Grant Purdy and Roger Estall have recently published a book on decision-making called Deciding. Written to help decision makers (they call them Deciders) to make ‘even better decisions’ it goes directly to the two big challenges for every Decider – ensuring that each decision will contribute to (rather than detract from) achieving the purpose of their organisation, and being sufficiently certain that the outcomes that result from the decision, are those they intend.
Despite ‘risk management’ having no solid foundation or universal meaning, the advocates of its many guises – each pulling the levers available to them – created a perception in those responsible for the governance of organisations that ‘risk management’ was ‘good’ and should therefore be adopted.
‘Risk management’ thus became promoted as something that is both valid and indispensable: in effect something to be believed in as essential to good governance.
Organisations were therefore encouraged by ‘risk management’ advocates to give effect to this belief by superimposing a ‘risk management framework’ across the organisation comprising various edifices. Common examples included ‘risk committees’ of the Board, ‘Chief Risk Officer’ positions and various ‘risk management’ structures, policies, reporting requirements and so on. The purpose for establishing this paraphernalia, was seldom transparent, explicit or understood. Consequently, to the extent that it actually existed, this ‘framework’ was seldom integrated with day to day decision making.
Some national stock exchanges (i.e. share trading markets) included practice of ‘risk management’ as a necessary condition for a stock being listed on their exchange. The (entirely untested) belief was that practising ‘risk management’ (in whichever guise) was prima facie evidence of, and a prerequisite for, sound management. The belief was that investors could and should have greater confidence in such companies.
This has been proved repeatedly to be a false assumption, best illustrated by the extraordinary failure of the Enron Corporation and by two spectacular examples of corporate failure that occurred while we were writing this book.
The first of the contemporary examples was the two tragic crashes of Boeing’s new 737MAX aircraft that took 346 lives in 2019. The subsequent technical and congressional investigations showed that the manufacturer’s system of’risk management’ had failed to detect or communicate the latent deficiencies in the design modifications incorporated in this model and that these had gone undetected or acted on by the regulator’s own ‘risk management’ system.
Following the second crash, the world-wide fleet of B737MAX aircraft were grounded and production of further aircraft ceased pending resolution of the problems. This had a major effect on Boeing’s reputation, profitability and stock value and caused much soul searching concerning the interface between manufacturers and regulators.

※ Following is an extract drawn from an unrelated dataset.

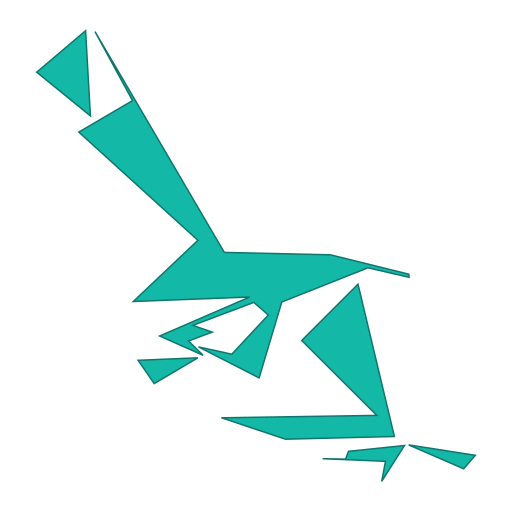 Magallanes y Antártica Chilena, Equal Earth projection
{"feature_id": "CHL-2692", "entity_name": "Magallanes y Antártica Chilena", "entity_type": "Region", "adm_level": 1, "iso_a3": "CHL", "parent_name": "Chile", "parent_adm1": "", "projection": "equal_earth", "projection_center": [-72.604, -52.278], "detail": "coarse", "context": "isolated", "style": "filled", "palette": "teal", "viewbox_px": 512, "rotation_deg": 0, "n_neighbors": 0, "source": "natural_earth", "source_scale": "10m", "svg_char_len": 714}
<svg xmlns="http://www.w3.org/2000/svg" viewBox="0 0 512 512"><path d="M95.0,31.6L224.3,252.4L330.4,254.8L408.8,274.2L409.0,277.3L367.9,267.8L281.8,302.0L259.1,377.9L198.5,346.9L231.8,354.2L268.3,315.0L253.8,302.4L192.8,325.4L212.2,332.1L188.5,341.0L203.1,355.3L159.6,336.0L249.7,297.0L133.3,301.5L197.9,240.3L78.8,132.1L132.5,100.6L95.0,31.6ZM394.4,436.5L285.5,439.2L221.4,417.8L376.8,415.4L301.7,340.5L358.0,284.2L394.4,436.5ZM90.4,115.9L36.7,72.2L85.6,30.7L90.4,115.9ZM404.5,445.5L381.7,481.3L385.5,461.3L322.6,458.7L345.6,459.1L348.5,451.3L404.5,445.5ZM197.9,357.8L154.2,383.6L138.1,360.3L197.9,357.8ZM463.7,468.8L408.6,444.9L475.3,455.3L463.7,468.8Z" fill="#14b8a6" stroke="#0f766e" stroke-width="1.5"/></svg>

The second contemporary example was that which played out in a Royal Commission of Inquiry into perceived misconduct in the Australian banking, superannuation and financial services system.
Banks (as well as others in the financial services sector) had been early adopters of the ‘risk management’ belief system and all had established the related paraphernalia of Risk Committees, Chief Risk Officers, ‘risk policies’, ‘risk appetite statements’ and formal ‘risk reporting’, etc.
And yet the Royal Commission found a deeply disturbing trail in most of the banks reviewed, of unethical and arguably, in some cases, criminal practice. Examples included knowingly charging for services that were never provided, harshly treating borrowers (such as farmers who were not able to maintain loan repayments after succumbing to natural disasters) and providing investment advice to clients that benefited the financial institution rather than its client.
As with the Boeing 737:MAX aircraft failings, the ‘risk management’ systems of the financial sector’s regulators had also failed to detect and remedy these failings.
In the aftermath of the Royal Commission, several bank Chief Executives, Chief Risk Officers and even Directors were replaced. Shareholders of some banks exercised their power to reject the future remuneration packages for senior executives, massive costs
were incurred in making remediation payments to customers (with resultant significant drop in the value of bank stocks) and large fines were imposed.
Above all, the Royal Commission showed that the ‘risk management’ belief system and related edifices that the banks, their shareholders, customers and the regulators had strongly relied on as evidence of good governance, failed miserably. But that was hardly
surprising. Belief systems inevitably start with the answer (which is the belief) rather than with careful and objective definition of the problem.
As an article of sound governance, ‘ risk management’ in the banking sector was largely illusory.